- **ABOUT THIS EXERCISE**
Each line from the one holding "waar in 1998" to the last line of the listing must be set down exactly. No pictures are to be included.

- **RECORDS**
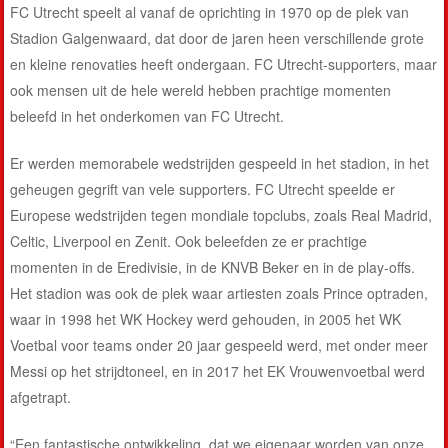
FC Utrecht speelt al vanaf de oprichting in 1970 op de plek van
Stadion Galgenwaard, dat door de jaren heen verschillende grote
en kleine renovaties heeft ondergaan. FC Utrecht-supporters, maar
ook mensen uit de hele wereld hebben prachtige momenten
beleefd in het onderkomen van FC Utrecht.
Er werden memorabele wedstrijden gespeeld in het stadion, in het
geheugen gegrift van vele supporters. FC Utrecht speelde er
Europese wedstrijden tegen mondiale topclubs, zoals Real Madrid,
Celtic, Liverpool en Zenit. Ook beleefden ze er prachtige
momenten in de Eredivisie, in de KNVB Beker en in de play-offs.
Het stadion was ook de plek waar artiesten zoals Prince optraden,
waar in 1998 het WK Hockey werd gehouden, in 2005 het WK
Voetbal voor teams onder 20 jaar gespeeld werd, met onder meer
Messi op het strijdtoneel, en in 2017 het EK Vrouwenvoetbal werd
afgetrapt.
“Een fantastische ontwikkeling, dat we eigenaar worden van onze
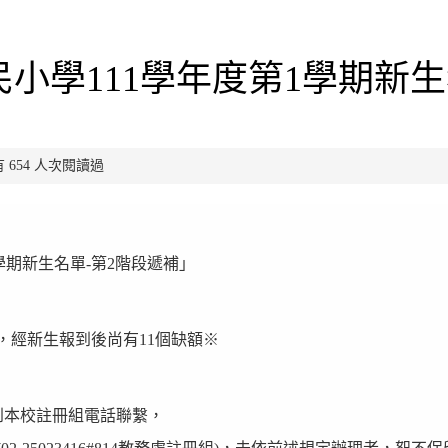
小學111學年度第1學期新
已有 654 人次閱讀過
學期新生名單-第2階段遞補」
補，經新生報到後尚有11個缺額※
收到本校註冊組電話聯繫，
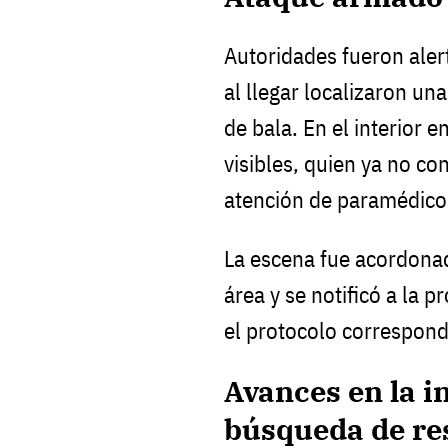
Autoridades fueron aler
al llegar localizaron u
de bala. En el interior 
visibles, quien ya no co
atención de paramédico
La escena fue acordonad
área y se notificó a la p
el protocolo correspond
Avances en la i
búsqueda de re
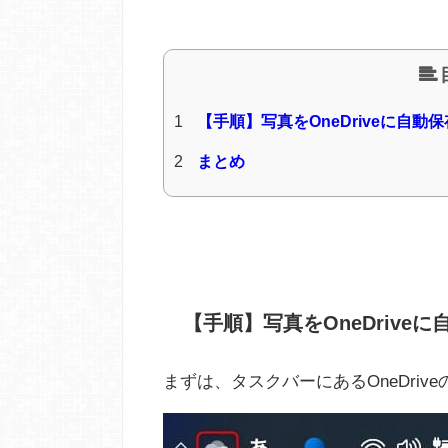
1
【手順】写真をOneDriveに自動
2
まとめ
【手順】写真をOneDrive
まずは、タスクバーにあるOneDri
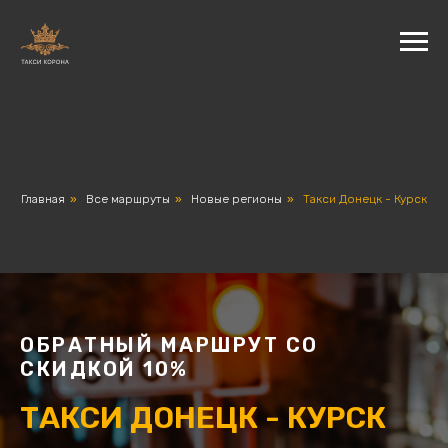
Главная
»
Все маршруты
»
Новые регионы
»
Такси Донецк - Курск
ОБРАТНЫЙ МАРШРУТ СО
СКИДКОЙ 10%
ТАКСИ ДОНЕЦК - КУРСК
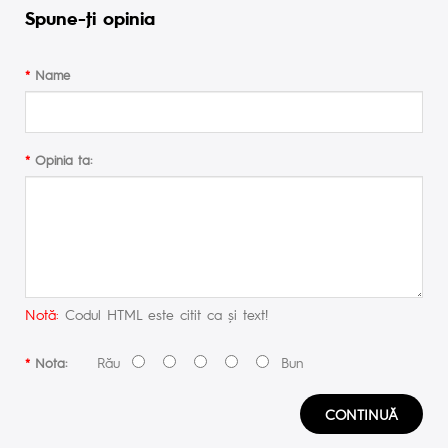
Spune-ţi opinia
Name
Opinia ta:
Notă:
Codul HTML este citit ca şi text!
Rău
Bun
Nota:
CONTINUĂ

- **SOLUTION TO THIS PROBLEM**
waar in 1998 het WK Hockey werd gehouden, in 2005 het WK
Voetbal voor teams onder 20 jaar gespeeld werd, met onder meer
Messi op het strijdtoneel, en in 2017 het EK Vrouwenvoetbal werd
afgetrapt.
“Een fantastische ontwikkeling, dat we eigenaar worden van onze
小學111學年度第1學期新
已有 654 人次閱讀過
學期新生名單-第2階段遞補」
補，經新生報到後尚有11個缺額※
收到本校註冊組電話聯繫，
Autoridades fueron aler
al llegar localizaron u
de bala. En el interior 
visibles, quien ya no co
atención de paramédico
La escena fue acordonad
área y se notificó a la p
el protocolo correspond
Avances en la i
búsqueda de re
1
【手順】写真をOneDriveに自動
2
まとめ
【手順】写真をOneDrive
まずは、タスクバーにあるOneDri
Главная
»
Все маршруты
»
Новые регионы
»
Такси Донецк - Курск
ОБРАТНЫЙ МАРШРУТ СО
СКИДКОЙ 10%
ТАКСИ ДОНЕЦК - КУРСК
Spune-ţi opinia
Name
Opinia ta:
Notă:
Codul HTML este citit ca şi text!
Rău
Bun
Nota:
CONTINUĂ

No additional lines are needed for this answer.